---------- Data to examine ----------

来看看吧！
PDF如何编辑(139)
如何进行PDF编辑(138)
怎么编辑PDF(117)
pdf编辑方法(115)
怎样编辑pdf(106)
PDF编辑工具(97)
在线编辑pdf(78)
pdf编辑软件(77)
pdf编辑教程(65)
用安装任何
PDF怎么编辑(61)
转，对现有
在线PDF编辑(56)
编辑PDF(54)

----------

**Assignment:**
A verbatim repeat of all the entries above is the required answer.

**Exercise result:**
来看看吧！
PDF如何编辑(139)
如何进行PDF编辑(138)
怎么编辑PDF(117)
pdf编辑方法(115)
怎样编辑pdf(106)
PDF编辑工具(97)
在线编辑pdf(78)
pdf编辑软件(77)
pdf编辑教程(65)
用安装任何
PDF怎么编辑(61)
转，对现有
在线PDF编辑(56)
编辑PDF(54)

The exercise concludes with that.